Department of Physiology, School of Medical Sciences, University of Bristol, Bristol BS8 1TD, UK, *Cytomyx, 140 Cambridge Science Park, Cambridge CB4 0GF, UK and CNRS UMR 5543 Universiti de Bordeaux II, Laboratoire de Neurophysiologie, 146 rue Lio Saignat, 33076 Bordeaux Cedex, France

  1. Benzodiazepines (BZ) and barbiturates both potentiate chloride currents through GABAA receptors to enhance inhibition. However, unlike barbiturates BZ do not impair autonomic control of heart rate. We hypothesised that BZ might not significantly potentiate GABAergic transmission in the caudal nucleus of the solitary tract (cNTS), which is critically important for mediating the baroreceptor reflex.
  2. In rat brain slices the BZ agonists chlordiazepoxide and midazolam (2 and 50 µM) did not significantly enhance currents evoked by GABA in voltage-clamped cNTS neurones. Chlordiazepoxide (50 µM) reversibly increased electrically evoked IPSPs in 5/10 rostral NTS (rNTS) neurones but only in 2/10 cNTS neurones. Pentobarbitone (50-100 µM) was effective in enhancing GABAA-mediated responses in all NTS neurones. An inverse BZ agonist, methyl 6,7-dimethoxy-4-ethyl-beta-carboline-3-carboxylate (DMCM; 1 or 10 µM), failed to depress GABA-induced currents in the cNTS.
  3. Microinjections of midazolam (10 and 100 µM solutions) into the cNTS did not affect the baroreceptor reflex (P > 0.2) while pentobarbitone (100 µM) significantly and reversibly depressed it (gain decrease to 53 ± 11 % of control, P < 0.01).
  4. Reverse transcriptase polymerase chain reaction revealed the presence of alpha1, alpha2, beta2, beta3 and gamma2 GABAA receptor subunit mRNA in the cNTS. No alternatively spliced variants of the alpha1- and gamma2-subunits were revealed. Moreover, GABAA epsilon-subunit mRNA was found in both the cNTS and rNTS as two alternatively spliced transcripts.
  5. Immunocytochemical analysis revealed numerous GABAA epsilon-subunit-positive neurones within the cNTS with significantly fewer epsilon-subunit-positive cells in the rNTS.

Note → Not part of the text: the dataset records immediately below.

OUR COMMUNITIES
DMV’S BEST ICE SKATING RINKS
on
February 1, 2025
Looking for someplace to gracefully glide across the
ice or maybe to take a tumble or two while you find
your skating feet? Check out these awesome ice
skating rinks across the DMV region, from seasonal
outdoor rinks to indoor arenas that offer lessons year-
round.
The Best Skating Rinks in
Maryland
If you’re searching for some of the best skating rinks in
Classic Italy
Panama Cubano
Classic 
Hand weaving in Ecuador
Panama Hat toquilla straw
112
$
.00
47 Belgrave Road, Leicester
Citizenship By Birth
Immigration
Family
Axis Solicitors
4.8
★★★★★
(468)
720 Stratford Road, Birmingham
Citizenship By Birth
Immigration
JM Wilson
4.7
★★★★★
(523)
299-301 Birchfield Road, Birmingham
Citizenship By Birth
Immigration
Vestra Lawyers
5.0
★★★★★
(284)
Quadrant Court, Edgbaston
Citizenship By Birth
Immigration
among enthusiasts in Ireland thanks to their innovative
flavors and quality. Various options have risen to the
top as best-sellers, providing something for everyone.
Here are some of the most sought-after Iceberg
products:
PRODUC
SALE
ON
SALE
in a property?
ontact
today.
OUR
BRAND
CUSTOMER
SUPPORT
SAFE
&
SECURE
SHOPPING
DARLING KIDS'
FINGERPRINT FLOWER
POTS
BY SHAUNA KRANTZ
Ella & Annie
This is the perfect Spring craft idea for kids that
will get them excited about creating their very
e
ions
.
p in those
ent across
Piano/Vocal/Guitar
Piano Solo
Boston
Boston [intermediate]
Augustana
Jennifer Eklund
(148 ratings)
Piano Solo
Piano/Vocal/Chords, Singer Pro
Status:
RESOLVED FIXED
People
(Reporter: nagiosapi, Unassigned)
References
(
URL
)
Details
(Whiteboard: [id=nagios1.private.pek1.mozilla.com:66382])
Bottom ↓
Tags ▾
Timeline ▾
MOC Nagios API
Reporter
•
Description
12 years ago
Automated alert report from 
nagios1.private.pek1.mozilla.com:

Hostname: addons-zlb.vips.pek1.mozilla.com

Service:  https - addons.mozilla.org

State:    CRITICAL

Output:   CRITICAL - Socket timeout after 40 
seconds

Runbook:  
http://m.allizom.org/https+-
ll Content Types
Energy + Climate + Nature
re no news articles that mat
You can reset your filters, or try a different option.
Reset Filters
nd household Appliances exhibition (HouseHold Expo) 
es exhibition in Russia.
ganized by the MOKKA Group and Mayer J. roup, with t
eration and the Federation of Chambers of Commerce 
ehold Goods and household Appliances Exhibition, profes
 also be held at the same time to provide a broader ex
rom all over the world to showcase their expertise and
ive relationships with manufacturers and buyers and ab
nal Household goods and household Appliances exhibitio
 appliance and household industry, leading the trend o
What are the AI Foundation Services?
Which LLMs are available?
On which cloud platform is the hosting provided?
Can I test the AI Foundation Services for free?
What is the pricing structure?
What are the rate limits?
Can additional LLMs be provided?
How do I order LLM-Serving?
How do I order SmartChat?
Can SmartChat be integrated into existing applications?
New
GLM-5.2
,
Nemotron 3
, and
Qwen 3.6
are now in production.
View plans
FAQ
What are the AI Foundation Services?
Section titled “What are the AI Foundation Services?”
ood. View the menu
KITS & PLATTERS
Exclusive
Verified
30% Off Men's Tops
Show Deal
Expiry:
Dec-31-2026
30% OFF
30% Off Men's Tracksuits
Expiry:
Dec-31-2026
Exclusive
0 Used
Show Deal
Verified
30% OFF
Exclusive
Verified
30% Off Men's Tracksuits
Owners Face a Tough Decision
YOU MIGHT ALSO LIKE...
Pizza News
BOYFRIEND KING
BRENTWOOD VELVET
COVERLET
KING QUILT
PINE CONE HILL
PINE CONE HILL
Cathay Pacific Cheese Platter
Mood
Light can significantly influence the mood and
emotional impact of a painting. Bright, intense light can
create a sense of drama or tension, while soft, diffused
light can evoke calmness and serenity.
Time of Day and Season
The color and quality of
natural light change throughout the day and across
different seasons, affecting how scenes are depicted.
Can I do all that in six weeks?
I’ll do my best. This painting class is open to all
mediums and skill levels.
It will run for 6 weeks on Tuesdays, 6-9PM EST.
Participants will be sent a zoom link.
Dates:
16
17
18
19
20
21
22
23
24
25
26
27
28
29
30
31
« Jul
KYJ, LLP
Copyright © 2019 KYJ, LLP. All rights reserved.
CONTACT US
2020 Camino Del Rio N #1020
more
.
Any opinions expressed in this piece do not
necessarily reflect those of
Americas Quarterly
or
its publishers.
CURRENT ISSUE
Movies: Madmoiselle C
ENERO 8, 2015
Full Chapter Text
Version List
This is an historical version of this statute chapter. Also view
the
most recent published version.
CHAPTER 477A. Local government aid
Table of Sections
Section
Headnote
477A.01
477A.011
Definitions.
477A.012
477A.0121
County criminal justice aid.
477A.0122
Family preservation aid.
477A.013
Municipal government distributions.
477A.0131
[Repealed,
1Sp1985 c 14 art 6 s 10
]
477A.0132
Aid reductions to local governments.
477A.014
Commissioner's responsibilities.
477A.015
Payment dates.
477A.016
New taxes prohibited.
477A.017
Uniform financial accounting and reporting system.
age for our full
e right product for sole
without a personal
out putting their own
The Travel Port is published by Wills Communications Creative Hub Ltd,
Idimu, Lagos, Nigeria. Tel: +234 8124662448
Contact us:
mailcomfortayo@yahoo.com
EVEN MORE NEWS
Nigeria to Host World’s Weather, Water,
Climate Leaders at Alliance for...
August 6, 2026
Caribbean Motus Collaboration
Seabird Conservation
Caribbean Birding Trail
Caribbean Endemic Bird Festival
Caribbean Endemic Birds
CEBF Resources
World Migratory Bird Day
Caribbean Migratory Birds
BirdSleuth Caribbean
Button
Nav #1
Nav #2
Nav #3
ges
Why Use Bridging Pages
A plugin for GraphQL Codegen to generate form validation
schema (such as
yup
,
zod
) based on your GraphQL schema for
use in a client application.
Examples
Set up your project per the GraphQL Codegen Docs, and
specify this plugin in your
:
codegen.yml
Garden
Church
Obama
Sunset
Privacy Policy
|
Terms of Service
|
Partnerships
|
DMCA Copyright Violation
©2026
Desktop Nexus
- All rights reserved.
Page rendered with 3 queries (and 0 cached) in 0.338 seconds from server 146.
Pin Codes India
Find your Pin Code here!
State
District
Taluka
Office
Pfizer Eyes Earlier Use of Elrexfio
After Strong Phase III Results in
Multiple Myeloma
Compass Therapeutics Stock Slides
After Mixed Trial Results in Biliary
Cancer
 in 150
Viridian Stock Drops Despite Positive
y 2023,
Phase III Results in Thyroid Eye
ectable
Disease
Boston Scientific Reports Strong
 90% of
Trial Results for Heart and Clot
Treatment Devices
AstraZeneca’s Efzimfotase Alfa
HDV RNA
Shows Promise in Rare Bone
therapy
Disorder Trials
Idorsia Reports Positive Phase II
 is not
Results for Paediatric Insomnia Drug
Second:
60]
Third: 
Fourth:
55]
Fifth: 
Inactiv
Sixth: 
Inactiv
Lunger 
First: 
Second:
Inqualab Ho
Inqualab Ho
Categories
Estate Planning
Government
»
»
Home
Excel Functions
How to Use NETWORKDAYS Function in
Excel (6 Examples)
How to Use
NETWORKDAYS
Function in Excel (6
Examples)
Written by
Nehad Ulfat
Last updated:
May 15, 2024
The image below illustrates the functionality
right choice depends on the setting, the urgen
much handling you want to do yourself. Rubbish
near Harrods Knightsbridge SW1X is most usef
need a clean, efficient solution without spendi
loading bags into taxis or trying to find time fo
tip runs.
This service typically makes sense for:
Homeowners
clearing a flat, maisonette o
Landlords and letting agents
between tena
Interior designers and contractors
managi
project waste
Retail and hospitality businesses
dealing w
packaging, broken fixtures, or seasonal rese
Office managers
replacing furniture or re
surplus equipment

  6. As incorporation of the epsilon-subunit in recombinant GABAA receptors may confer BZ insensitivity we propose that the paucity of BZ actions in the cNTS is due to a high level of epsilon-subunit expression. This is the first demonstration of a possible physiological impact of the epsilon-subunit on native GABAA receptors.